Simply put, that cost of supply is about $50 billion to build the project divided by the 32 trillion cubic feet of natural gas it hopes to process, export and sell.
By the end of the year, the Alaska LNG Project should have filed its environmental impact statement application with the Federal Energy Regulatory Commission, the lead federal agency for the project. As part of that process the project will complete the second draft of its 13 resource reports; Butt said the first draft was roughly 10,000 pages.
On the technical side, hydraulic modeling for the pipeline is 98 percent complete, according to Butt. The last 2 percent, he said, is knowing where Alaska Gasline Development Corp., the state’s representatives, wants the “offtake” points for in-state gas consumption along with how much project gas the state will use.

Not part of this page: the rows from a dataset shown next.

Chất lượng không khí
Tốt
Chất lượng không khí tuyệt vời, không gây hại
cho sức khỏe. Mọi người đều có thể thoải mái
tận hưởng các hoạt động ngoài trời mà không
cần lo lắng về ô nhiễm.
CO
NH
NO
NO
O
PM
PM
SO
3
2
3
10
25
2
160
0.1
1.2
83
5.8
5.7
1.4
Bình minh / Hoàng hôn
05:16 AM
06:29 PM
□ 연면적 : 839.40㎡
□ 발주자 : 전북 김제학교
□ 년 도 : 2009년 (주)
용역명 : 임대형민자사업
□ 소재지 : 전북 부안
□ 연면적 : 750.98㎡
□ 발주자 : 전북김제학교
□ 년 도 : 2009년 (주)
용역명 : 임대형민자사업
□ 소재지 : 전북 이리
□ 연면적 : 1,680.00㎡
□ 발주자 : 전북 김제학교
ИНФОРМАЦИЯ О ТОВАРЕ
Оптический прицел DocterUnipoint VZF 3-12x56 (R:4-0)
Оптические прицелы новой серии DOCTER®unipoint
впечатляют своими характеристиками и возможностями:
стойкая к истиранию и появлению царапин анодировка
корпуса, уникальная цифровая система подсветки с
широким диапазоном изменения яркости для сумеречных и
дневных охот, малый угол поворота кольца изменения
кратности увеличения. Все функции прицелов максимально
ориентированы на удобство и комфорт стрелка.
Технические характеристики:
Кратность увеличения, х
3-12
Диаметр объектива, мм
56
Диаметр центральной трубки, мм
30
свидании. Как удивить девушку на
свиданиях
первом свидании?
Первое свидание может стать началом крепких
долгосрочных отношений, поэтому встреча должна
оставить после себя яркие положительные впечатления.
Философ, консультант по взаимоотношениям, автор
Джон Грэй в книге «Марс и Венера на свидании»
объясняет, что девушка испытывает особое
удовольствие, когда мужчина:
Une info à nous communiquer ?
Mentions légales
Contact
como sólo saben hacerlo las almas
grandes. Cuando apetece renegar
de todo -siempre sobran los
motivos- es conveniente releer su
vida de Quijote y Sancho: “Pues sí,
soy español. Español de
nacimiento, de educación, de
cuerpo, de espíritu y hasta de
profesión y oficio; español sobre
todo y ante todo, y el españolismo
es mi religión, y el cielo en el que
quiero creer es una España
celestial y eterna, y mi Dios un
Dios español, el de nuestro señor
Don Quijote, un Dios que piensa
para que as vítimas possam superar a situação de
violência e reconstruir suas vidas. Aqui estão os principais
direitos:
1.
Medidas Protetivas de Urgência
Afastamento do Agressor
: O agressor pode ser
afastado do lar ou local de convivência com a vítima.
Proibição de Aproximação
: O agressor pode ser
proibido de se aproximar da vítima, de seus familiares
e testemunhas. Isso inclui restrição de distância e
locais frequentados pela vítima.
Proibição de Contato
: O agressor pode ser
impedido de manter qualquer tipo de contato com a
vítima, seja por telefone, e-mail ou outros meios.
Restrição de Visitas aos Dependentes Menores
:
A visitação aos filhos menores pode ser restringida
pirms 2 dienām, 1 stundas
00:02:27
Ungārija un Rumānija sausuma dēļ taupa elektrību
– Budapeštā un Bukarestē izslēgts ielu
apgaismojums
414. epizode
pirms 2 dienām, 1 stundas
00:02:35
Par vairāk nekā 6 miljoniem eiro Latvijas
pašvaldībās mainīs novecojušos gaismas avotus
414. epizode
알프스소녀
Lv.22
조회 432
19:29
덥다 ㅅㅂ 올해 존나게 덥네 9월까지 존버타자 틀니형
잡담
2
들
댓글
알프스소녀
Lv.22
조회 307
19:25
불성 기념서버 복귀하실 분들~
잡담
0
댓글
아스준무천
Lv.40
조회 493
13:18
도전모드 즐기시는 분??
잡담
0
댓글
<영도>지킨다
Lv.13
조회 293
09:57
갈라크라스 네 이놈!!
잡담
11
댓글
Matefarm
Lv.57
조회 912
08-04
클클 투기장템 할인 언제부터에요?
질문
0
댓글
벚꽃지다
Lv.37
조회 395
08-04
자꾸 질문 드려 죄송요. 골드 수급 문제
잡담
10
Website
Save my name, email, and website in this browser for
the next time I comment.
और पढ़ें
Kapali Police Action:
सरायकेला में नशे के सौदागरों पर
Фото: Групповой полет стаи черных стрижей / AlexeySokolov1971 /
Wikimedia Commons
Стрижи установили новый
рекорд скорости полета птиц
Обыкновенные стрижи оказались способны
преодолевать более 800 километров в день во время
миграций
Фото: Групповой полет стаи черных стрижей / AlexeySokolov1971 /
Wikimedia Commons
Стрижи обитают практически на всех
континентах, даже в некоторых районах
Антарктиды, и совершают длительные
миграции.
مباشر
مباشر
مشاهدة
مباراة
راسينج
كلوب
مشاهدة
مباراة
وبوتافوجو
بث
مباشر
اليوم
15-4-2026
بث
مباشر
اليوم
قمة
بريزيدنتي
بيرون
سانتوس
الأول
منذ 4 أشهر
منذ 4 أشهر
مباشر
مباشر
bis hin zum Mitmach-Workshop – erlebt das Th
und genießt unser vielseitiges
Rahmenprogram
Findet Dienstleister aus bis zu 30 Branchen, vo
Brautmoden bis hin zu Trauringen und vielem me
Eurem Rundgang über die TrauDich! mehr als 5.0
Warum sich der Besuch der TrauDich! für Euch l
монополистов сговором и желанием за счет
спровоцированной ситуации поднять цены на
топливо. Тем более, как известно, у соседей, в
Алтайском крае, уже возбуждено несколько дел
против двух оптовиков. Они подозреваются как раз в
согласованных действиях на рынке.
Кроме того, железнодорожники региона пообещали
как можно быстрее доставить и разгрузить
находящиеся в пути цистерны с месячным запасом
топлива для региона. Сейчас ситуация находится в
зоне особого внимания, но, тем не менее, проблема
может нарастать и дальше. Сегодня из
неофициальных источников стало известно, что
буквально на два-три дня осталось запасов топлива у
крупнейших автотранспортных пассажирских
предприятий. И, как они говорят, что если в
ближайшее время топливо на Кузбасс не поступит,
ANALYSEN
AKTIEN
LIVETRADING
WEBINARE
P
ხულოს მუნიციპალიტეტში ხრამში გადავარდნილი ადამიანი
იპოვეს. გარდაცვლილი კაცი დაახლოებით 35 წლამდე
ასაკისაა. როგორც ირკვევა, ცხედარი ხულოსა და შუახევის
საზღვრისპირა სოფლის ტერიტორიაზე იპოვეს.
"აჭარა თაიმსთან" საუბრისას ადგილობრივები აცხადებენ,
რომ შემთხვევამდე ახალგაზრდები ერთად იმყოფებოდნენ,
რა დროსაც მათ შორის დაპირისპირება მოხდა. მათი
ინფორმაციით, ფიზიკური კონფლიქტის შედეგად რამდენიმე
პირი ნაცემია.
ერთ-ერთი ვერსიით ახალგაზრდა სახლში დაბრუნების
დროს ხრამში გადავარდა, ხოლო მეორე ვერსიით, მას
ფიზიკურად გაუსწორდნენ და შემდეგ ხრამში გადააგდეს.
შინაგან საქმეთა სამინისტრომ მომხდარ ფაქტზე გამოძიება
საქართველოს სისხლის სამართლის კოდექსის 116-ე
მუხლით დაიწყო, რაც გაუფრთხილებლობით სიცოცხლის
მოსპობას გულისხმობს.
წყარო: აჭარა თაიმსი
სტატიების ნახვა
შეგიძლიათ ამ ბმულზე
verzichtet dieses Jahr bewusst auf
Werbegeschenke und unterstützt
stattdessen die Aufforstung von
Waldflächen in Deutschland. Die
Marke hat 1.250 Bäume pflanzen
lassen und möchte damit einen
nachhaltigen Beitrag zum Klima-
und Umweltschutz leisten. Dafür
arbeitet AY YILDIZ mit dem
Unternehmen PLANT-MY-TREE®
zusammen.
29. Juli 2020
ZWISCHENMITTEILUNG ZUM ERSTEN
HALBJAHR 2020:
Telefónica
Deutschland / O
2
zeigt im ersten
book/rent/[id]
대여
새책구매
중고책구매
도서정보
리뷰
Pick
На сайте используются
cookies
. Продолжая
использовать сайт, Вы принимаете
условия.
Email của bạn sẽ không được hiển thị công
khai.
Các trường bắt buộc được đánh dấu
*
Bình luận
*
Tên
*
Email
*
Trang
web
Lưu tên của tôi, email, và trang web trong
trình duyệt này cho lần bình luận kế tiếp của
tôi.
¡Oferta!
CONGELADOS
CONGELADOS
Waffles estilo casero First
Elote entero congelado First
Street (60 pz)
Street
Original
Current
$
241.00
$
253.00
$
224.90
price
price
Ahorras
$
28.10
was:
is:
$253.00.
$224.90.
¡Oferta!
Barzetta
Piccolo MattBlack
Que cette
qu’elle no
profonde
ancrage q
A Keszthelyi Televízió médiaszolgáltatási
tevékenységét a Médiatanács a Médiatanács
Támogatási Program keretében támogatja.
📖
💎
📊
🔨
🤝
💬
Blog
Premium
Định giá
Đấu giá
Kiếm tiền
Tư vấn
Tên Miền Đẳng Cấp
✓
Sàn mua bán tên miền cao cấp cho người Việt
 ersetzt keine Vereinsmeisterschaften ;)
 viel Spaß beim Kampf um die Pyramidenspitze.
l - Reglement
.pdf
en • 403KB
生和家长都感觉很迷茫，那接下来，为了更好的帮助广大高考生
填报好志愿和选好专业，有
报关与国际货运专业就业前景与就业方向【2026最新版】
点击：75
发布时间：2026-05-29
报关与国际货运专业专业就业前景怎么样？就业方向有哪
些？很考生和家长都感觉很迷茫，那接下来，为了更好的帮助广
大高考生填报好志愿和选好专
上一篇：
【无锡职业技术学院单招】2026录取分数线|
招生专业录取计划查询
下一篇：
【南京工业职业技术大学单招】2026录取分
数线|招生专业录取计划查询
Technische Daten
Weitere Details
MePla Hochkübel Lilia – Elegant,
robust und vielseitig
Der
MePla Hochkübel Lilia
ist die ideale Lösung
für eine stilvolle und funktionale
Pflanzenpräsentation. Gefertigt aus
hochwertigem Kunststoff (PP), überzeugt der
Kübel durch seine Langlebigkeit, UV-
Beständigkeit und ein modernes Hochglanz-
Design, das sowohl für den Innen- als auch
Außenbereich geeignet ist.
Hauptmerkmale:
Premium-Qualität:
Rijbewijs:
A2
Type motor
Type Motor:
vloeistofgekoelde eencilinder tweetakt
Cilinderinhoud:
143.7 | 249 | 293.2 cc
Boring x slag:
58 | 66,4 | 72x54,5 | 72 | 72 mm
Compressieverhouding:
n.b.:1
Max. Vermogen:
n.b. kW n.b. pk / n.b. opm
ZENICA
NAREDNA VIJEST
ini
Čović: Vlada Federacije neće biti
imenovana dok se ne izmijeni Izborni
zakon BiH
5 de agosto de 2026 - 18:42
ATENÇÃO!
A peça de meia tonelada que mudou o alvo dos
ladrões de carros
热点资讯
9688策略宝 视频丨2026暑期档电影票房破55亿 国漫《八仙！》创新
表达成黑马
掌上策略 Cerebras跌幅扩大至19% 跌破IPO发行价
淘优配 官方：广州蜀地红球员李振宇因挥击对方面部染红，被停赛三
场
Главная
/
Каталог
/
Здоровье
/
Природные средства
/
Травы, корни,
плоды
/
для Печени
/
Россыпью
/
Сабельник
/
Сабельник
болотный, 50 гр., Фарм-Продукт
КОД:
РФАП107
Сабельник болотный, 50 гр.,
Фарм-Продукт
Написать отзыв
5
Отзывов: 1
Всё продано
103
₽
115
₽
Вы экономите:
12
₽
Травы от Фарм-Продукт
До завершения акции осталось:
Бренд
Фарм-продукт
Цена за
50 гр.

Stress testing on the 42-inch pipe originally planned for the project just wrapped up and went well, he said. The pipe was able to withstand 8 million foot-pounds in a compression test without failing, which is critical for a buried pipeline.
“The ground will move in Fairbanks. It’ll get cold in the winter; it’ll get hot in the summer; it’ll move all over; it’ll exert its load but the pipe will be fine,” Butt said.
Sections of 48-inch pipe were ordered in August and should arrive soon be tested similarly in February, he said.
A pipeline size decision should come by early April, according to Butt.
Gov. Bill Walker has said he wants a 48-inch pipeline to add capacity to the project, which could incentivize additional gas exploration and production on the Slope or elsewhere along the project corridor.
Evaluating the feasibility of a 48-inch pipeline is pegged at $30 million, based on 2016 project budget documents.
Walker has also said he hopes to have critical fiscal agreements between the partners and the state in place for the Legislature to review before the end of the legislative session in late April. Corralling an adequate workforce for the project will be another in the list of hurdles for the AK LNG Project.
“The biggest challenge for us is going to be on craft labor,” Butt said.
The project is estimating it will need upwards of 8,500 construction workers during the peak work period of 2021 and 2022.
“What we’re hoping is that as the market shifts we’ll be able to have a better opportunity to get labor and the materials,” he said. “We’ll see a softening in the prices of the things we need like steel and other skills that we’ll need to acquire.”
Butt said there is still a lot of competition for that labor, particularly in the Gulf of Mexico, as LNG buyers ramp up work in a favorable market for them.
“Marrying” Alaska-specific engineering and construction expertise with global LNG project experience will also be important, he noted, as the complexity and scale of the Alaska LNG Project are virtually unmatched and it will be done in a very unique environment.
The project has contracted with over 100 geotechnical firms over the past year and it should have formal contracting strategy in place by the latter half of 2016 as work continues to ramp up, Butt added.